Amazon hat mit Luna einen Spiele-Streaming-Service angekündigt, der auf PC, Mac, Fire TV sowie iPhones und iPads laufen soll. Letzteres ist überraschend und funktioniert nur unter Umgehung bisheriger Wege, auf denen Microsoft mit xCloud und Google mit Stadia nicht weit kamen. Denn Apple untersagt mit seinen Richtlinien Apps für Game-Streaming mit der Begründung, dass die Anwender keine Sicherheit bekämen, was da auf ihre Geräte gespielt würde. Amazon deutet aber an , optional auf Web-Apps zu setzen, die sich ganz normal mit dem Browser aufrufen lassen, Apple kann dagegen keine Vorbehalte haben.
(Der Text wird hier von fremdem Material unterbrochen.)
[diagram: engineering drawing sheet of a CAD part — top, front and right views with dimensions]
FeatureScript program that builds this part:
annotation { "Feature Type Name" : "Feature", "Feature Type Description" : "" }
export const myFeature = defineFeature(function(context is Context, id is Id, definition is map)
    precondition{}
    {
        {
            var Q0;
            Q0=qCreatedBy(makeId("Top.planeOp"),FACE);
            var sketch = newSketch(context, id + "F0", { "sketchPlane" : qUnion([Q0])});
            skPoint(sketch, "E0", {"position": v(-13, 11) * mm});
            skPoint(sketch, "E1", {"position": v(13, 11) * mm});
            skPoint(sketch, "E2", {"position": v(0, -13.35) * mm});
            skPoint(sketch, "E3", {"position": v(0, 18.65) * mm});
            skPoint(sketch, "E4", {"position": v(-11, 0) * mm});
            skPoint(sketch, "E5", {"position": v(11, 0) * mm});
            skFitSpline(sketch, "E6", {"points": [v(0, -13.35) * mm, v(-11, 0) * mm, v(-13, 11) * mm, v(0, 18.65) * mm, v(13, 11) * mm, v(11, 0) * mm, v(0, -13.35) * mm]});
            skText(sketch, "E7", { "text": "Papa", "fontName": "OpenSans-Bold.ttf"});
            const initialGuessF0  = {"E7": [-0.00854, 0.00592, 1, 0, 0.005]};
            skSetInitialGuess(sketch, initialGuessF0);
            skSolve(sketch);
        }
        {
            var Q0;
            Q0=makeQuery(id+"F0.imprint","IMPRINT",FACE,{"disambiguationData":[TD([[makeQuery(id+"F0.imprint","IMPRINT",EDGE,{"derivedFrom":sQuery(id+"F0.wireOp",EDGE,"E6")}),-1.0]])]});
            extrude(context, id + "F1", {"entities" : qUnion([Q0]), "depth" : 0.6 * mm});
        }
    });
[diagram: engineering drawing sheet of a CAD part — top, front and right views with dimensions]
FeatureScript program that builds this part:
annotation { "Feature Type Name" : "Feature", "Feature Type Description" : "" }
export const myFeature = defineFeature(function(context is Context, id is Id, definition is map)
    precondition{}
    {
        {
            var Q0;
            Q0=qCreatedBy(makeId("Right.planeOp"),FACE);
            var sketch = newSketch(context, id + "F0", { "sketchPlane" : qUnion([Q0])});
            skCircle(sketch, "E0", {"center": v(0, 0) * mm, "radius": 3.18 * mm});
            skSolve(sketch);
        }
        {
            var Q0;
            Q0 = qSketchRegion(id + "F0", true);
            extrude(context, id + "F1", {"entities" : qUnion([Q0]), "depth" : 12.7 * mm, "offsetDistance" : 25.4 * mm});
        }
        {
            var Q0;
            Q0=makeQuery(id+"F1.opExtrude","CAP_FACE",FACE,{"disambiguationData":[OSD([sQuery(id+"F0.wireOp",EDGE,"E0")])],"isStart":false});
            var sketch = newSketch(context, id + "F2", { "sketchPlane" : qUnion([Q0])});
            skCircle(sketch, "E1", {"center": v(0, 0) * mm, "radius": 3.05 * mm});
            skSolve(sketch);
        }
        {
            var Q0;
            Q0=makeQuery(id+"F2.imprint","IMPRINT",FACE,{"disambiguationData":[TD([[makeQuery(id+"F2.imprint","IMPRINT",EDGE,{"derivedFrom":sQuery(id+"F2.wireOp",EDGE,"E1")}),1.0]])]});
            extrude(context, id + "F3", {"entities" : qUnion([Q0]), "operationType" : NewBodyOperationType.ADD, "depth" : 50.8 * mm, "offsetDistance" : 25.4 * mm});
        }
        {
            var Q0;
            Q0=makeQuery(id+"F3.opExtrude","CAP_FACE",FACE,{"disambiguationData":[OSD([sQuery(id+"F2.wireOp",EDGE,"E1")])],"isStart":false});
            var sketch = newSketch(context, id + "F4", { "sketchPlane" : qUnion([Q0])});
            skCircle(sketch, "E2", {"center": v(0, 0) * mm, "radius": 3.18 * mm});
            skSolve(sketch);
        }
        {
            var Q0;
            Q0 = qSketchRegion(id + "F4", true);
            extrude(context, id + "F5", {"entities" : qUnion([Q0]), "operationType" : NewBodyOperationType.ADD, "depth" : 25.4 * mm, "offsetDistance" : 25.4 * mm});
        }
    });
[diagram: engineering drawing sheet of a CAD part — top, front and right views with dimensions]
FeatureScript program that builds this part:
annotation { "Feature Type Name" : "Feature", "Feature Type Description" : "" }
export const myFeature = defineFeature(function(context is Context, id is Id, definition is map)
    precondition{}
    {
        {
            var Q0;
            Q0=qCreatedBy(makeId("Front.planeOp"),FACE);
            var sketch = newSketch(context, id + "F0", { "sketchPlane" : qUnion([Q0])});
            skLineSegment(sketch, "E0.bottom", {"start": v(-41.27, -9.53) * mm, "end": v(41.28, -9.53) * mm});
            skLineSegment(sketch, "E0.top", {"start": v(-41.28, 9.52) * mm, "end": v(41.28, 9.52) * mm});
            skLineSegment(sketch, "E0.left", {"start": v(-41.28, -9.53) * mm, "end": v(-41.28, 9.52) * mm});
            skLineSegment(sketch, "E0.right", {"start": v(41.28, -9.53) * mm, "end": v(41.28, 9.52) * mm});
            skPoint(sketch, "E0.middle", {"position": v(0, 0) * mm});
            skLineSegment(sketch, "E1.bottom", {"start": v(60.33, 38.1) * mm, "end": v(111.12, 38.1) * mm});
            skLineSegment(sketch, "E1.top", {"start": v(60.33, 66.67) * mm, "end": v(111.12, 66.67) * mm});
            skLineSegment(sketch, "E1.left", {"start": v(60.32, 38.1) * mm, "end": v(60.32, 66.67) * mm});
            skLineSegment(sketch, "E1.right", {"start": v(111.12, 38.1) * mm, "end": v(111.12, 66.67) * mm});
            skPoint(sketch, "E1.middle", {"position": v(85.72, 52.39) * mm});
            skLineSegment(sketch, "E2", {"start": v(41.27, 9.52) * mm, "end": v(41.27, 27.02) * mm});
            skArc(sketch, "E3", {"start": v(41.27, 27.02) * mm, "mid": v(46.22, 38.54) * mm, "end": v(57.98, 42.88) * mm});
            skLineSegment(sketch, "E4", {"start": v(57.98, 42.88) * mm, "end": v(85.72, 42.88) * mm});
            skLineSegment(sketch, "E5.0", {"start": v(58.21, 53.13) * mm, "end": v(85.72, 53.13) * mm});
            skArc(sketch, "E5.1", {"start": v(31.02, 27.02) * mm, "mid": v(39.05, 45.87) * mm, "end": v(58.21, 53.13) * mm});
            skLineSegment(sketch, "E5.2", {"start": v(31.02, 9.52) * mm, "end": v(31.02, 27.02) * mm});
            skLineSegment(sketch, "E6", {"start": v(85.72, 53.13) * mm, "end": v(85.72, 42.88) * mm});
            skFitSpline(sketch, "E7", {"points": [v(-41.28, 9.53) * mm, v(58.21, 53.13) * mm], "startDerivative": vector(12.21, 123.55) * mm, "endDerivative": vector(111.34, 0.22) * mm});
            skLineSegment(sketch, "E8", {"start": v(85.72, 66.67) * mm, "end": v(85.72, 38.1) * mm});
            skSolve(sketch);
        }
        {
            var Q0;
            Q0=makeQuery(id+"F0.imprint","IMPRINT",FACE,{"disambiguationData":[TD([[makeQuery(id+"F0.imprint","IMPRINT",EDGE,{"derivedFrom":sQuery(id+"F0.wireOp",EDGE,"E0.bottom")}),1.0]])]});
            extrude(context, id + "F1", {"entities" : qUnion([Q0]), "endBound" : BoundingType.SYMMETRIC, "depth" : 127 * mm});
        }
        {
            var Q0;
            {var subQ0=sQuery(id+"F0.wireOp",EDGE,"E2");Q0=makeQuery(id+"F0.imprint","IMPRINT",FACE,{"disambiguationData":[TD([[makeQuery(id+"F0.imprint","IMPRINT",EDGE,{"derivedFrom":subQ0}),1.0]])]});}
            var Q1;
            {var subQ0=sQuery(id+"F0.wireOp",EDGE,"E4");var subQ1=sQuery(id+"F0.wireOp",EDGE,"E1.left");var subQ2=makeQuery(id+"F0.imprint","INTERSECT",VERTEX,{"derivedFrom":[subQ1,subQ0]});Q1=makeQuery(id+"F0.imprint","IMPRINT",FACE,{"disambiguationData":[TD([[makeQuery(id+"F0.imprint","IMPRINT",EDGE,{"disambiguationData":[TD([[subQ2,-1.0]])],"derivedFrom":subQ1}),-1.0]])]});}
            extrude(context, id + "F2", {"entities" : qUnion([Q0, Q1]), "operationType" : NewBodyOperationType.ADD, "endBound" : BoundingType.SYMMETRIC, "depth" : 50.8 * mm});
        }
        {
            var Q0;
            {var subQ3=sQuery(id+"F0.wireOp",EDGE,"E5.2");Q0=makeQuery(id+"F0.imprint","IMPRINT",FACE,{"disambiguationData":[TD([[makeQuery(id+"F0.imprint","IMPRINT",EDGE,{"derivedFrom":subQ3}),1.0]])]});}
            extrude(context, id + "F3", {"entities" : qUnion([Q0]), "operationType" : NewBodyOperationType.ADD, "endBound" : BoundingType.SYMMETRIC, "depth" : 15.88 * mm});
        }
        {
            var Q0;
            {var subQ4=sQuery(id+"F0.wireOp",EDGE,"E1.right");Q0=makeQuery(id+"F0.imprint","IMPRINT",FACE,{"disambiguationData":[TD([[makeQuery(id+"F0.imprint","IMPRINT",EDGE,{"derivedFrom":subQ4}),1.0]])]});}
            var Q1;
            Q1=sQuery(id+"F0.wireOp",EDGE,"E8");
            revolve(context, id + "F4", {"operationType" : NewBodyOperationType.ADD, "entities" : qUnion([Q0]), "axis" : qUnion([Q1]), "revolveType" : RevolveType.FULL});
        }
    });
Amazon kooperiert bei Luna mit Ubisoft und kann daher Titel wie "Assassin's Creed Valhalla", "Far Cry 6" oder  "Immortals Fenyx Rising" anbieten, neben Spielen wie "Resident Evil 7", "Control", "Panzer Dragoon", "A Plague Tale: Innocence" und "The Surge 2". Die Spiele laufen in 4K mit bis zu 60 fps, verspricht der Anbieter, zum Start stehen 100 Games zur Auswahl, mehr sollen kommen. Luna soll anfangs 5,99 US-Dollar im Monat kosten und damit nur wenig mehr als Apple Arcade. In den USA können sich interessierte Gamer bereits um Early Access bewerben.

Amazon hätte aber auch noch die Möglichkeit, jedes der über Luna gestreamten Spiele einzeln in den App Store zu bringen, um Apples Anforderungen zu genügen. Doch macht Apple bei Amazon an anderer Stelle schon Ausnahmen, Kindle und Amazon Prime sind als Anbieter von "Medien-Streaming" von der Regel ausgenommen, dass jeder Inhalt der Kontrolle des App Store unterliegen soll. Zudem hat Amazon offenbar Sonderkonditionen für den In-App-Kauf von Büchern oder Filmen bekommen und muss deutlich weniger als die sonst geforderten 30 Prozent Provision abführen. An der Frage des Apple-Anteils und vor allem an dessen Höhe hat sich im Spätsommer der Streit Apples mit dem Fortnite-Anbieter Epic Games entzündet, auch Spotify beschwert sich seit langer Zeit über die App-Store-Gebühren, die bei Abonnements im zweiten Jahr auf 15 Prozent reduziert sind.